EXERCISE DESCRIPTION
Using the listing below, extract each line that has the word "pixels" in it.

+++

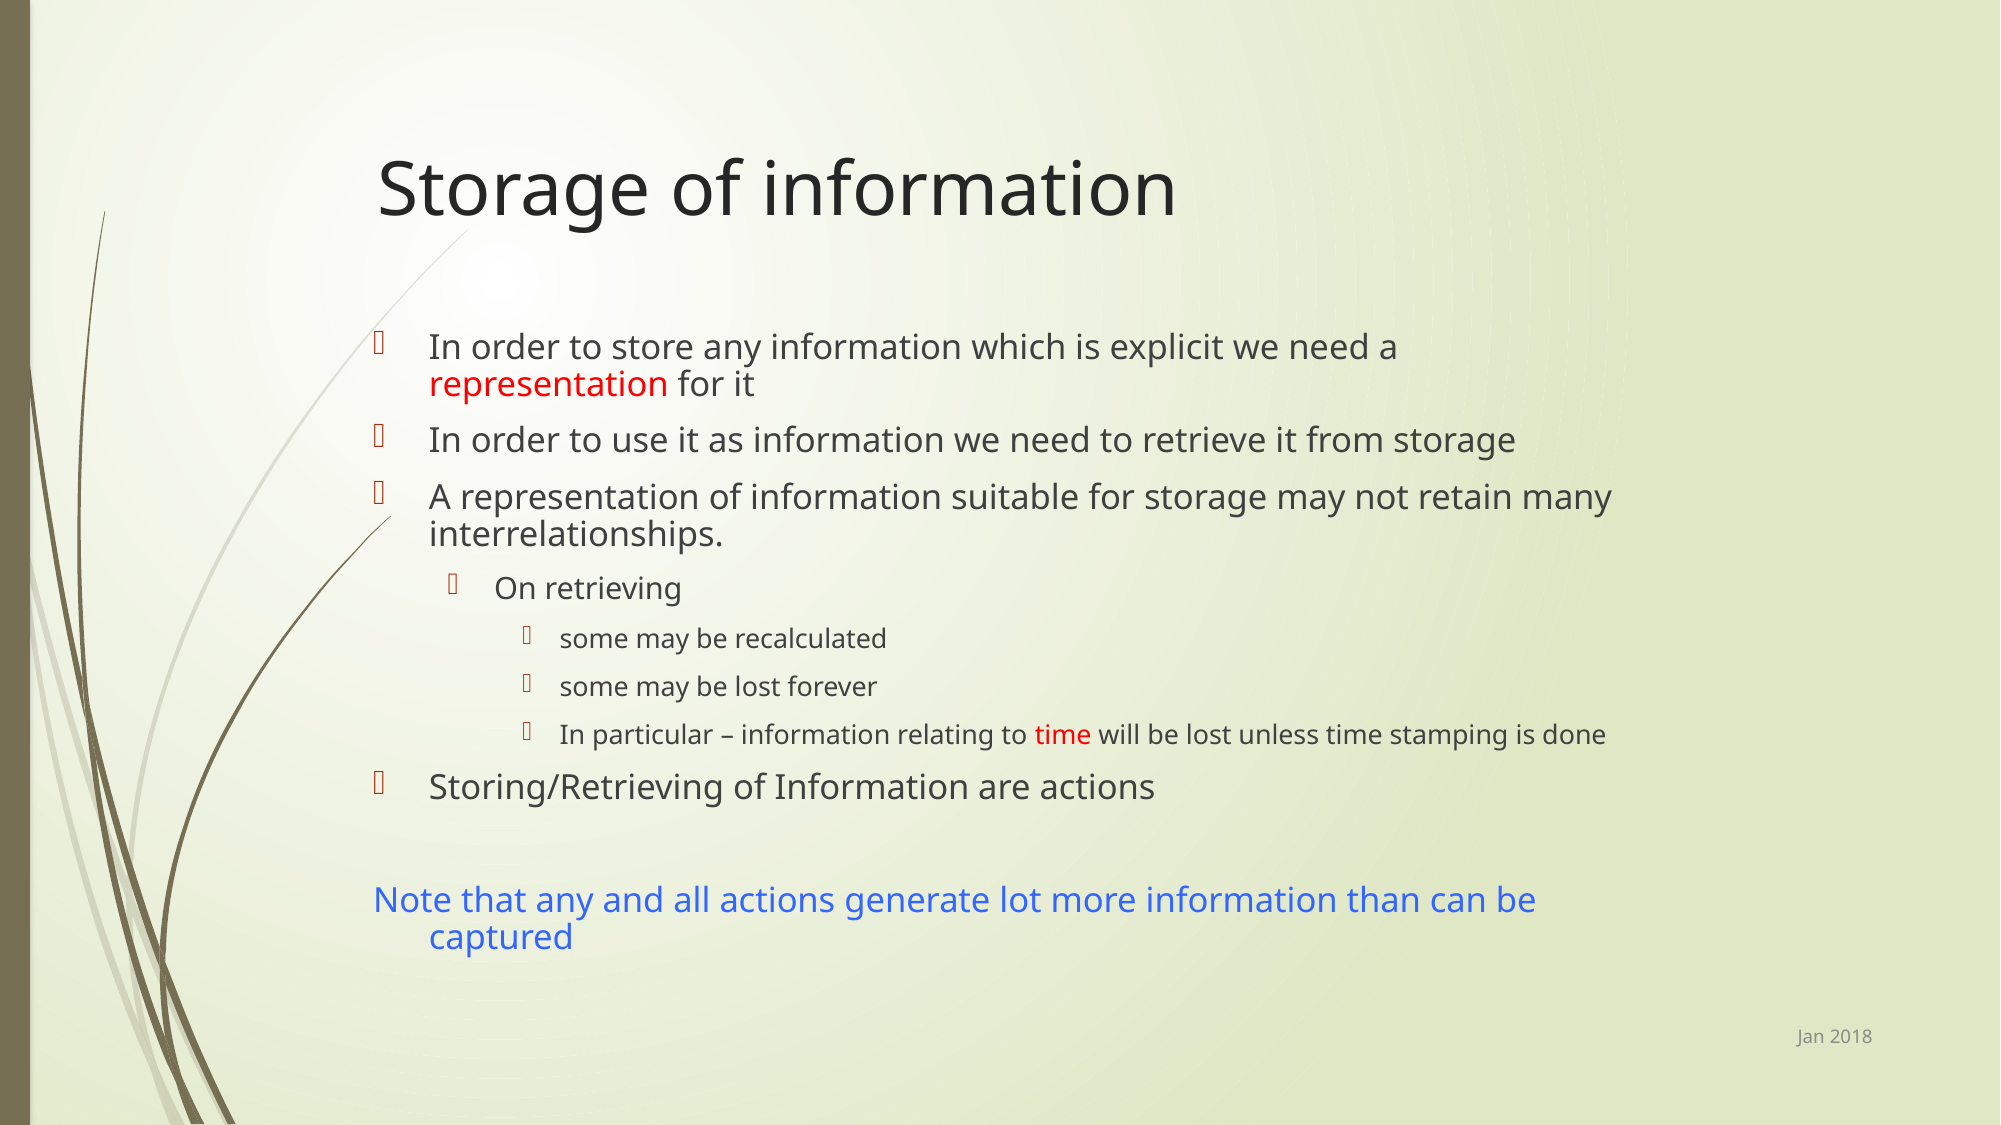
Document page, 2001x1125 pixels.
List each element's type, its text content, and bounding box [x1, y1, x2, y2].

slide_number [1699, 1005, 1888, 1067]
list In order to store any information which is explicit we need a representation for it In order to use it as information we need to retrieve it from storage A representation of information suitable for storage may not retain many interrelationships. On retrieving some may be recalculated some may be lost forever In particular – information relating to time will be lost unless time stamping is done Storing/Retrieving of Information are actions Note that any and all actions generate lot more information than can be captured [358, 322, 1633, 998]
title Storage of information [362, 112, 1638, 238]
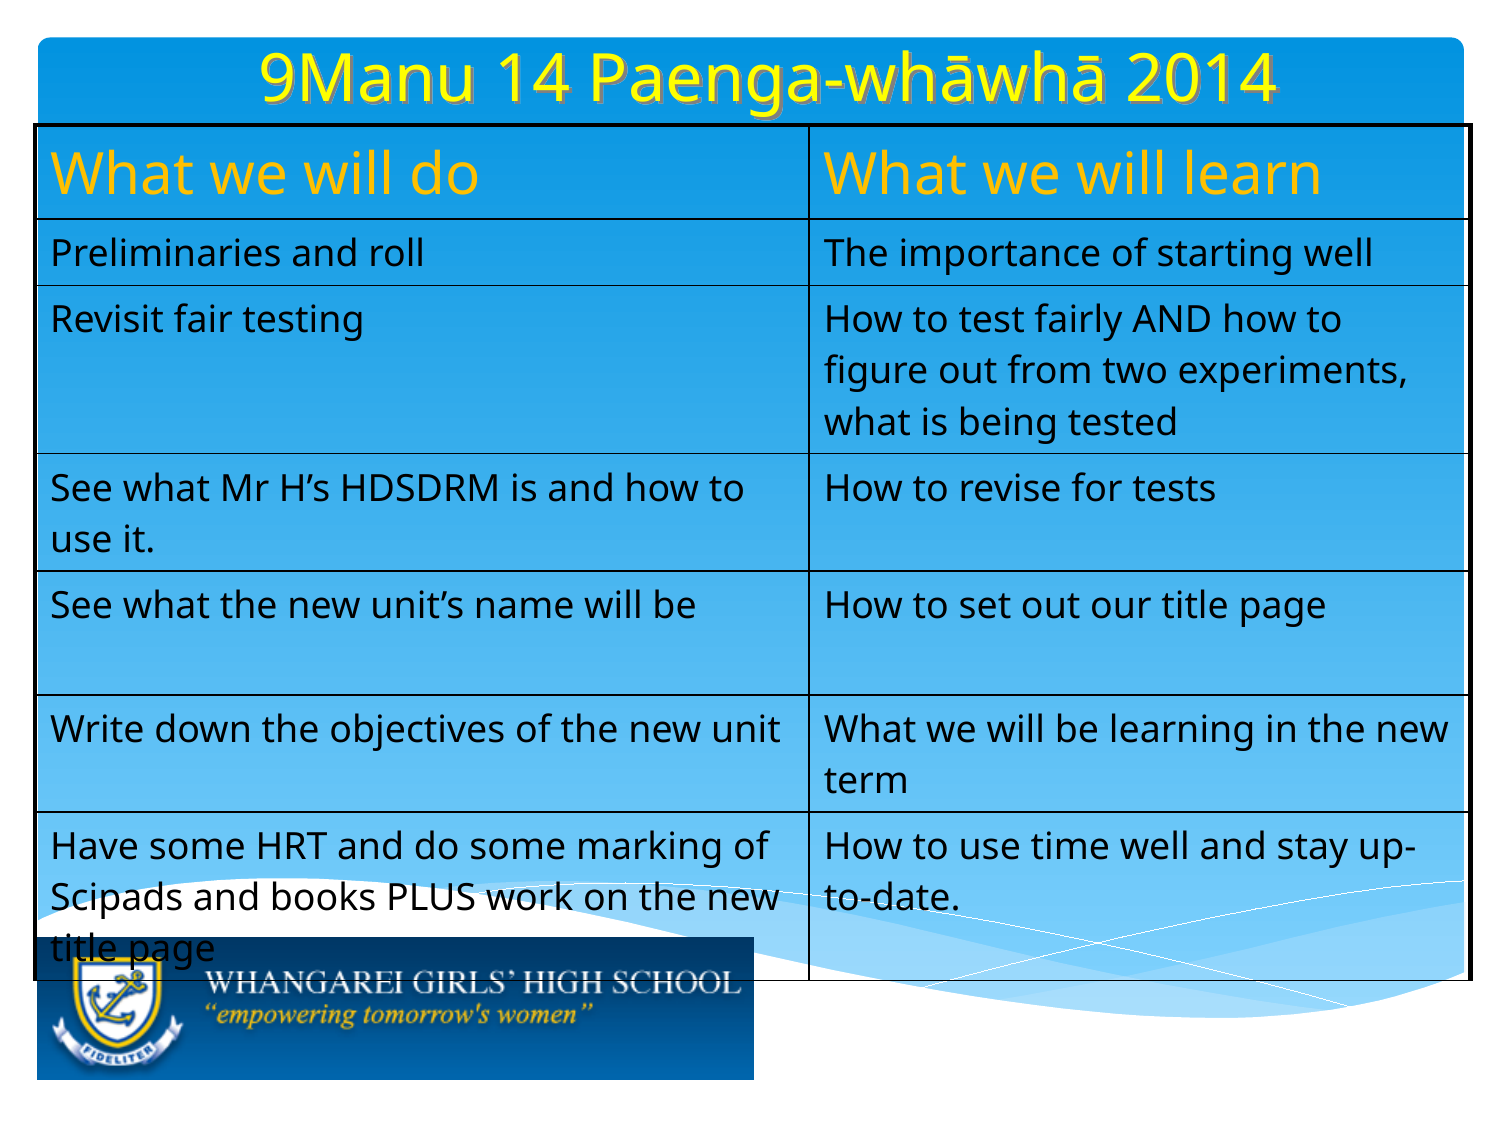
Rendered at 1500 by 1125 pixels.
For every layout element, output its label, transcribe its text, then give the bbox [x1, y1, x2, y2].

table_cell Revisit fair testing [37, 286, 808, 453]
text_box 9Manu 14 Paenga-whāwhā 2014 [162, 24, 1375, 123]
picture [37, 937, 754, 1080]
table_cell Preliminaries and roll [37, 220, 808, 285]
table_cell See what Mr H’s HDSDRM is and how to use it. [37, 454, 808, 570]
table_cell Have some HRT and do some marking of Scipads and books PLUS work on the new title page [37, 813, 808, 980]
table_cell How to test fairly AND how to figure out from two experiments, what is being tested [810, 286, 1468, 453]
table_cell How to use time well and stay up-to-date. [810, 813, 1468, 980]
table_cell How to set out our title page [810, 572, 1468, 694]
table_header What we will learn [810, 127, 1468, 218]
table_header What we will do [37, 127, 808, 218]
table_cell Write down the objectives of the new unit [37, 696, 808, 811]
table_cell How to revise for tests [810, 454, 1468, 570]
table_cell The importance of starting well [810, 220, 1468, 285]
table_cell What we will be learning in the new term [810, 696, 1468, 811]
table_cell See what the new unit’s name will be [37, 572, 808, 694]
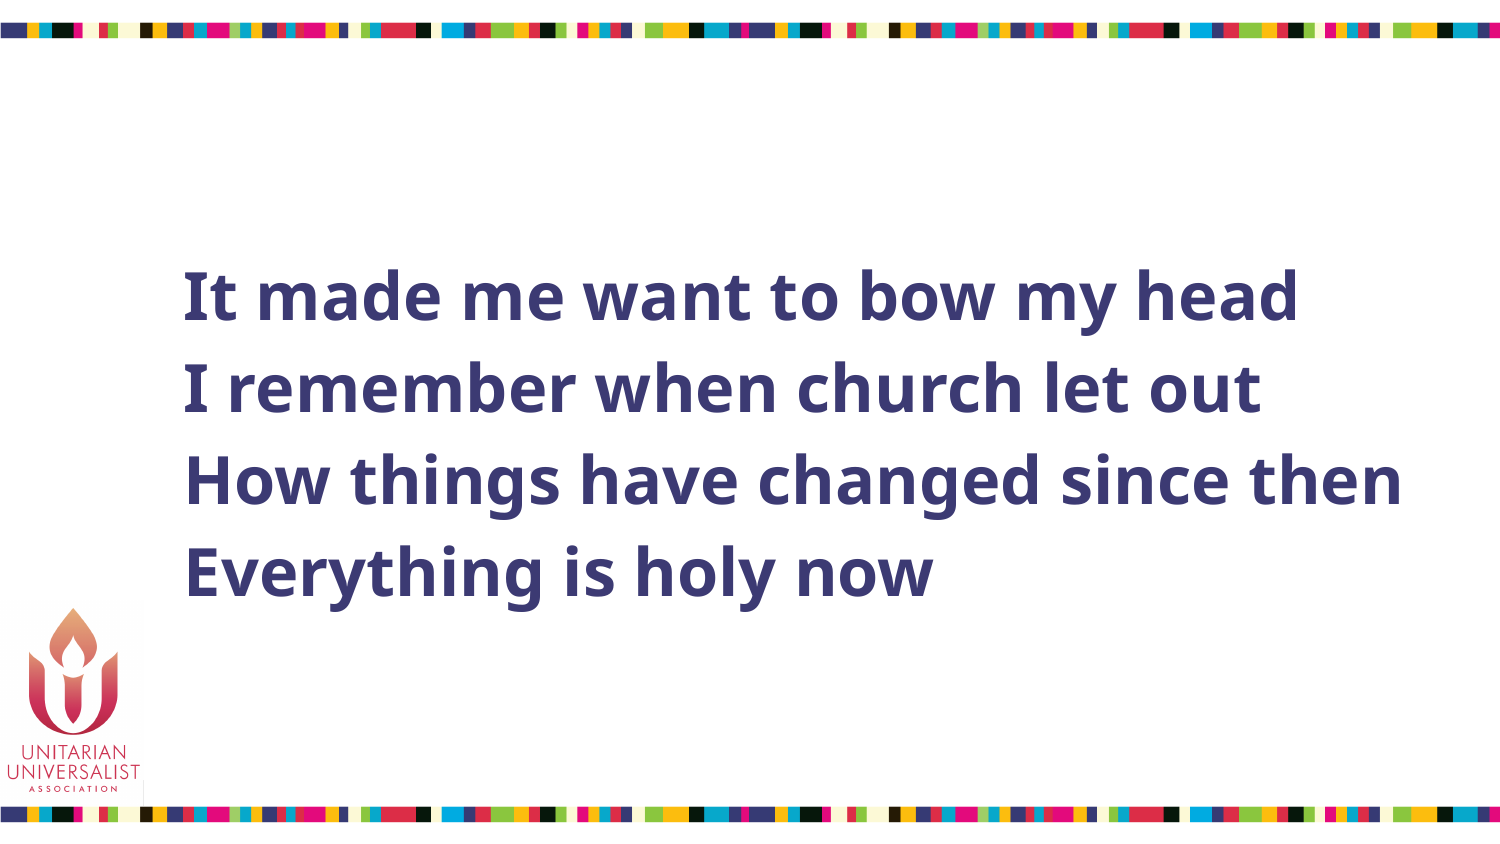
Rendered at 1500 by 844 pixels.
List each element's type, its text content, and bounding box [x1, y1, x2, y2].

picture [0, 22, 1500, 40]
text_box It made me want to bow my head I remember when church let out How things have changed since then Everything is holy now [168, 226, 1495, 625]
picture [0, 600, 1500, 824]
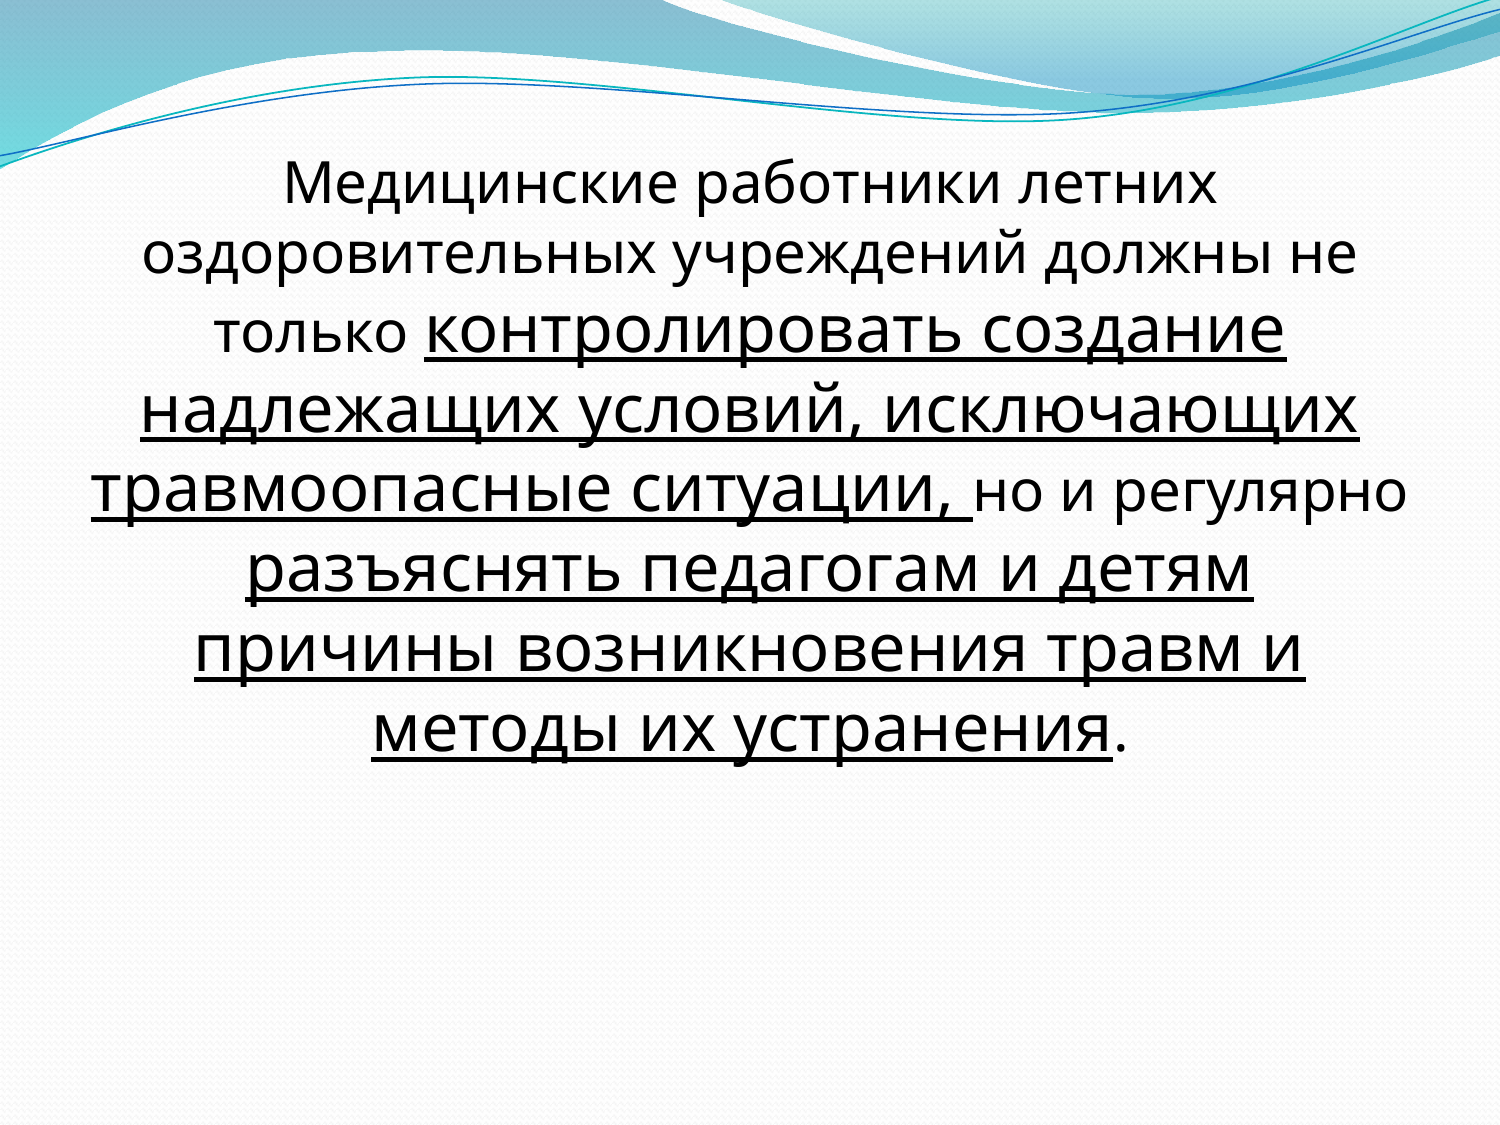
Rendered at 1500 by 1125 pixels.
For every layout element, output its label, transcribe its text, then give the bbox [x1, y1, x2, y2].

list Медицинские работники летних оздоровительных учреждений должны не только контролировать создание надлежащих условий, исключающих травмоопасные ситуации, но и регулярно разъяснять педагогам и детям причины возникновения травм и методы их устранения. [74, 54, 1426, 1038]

+++

ANSWER SPACE
Document page, 2001x1125 pixels.
Rendered at 1500 by 1125 pixels.
Rendered at 1500 by 844 pixels.
Rendered at 1500 by 1125 pixels.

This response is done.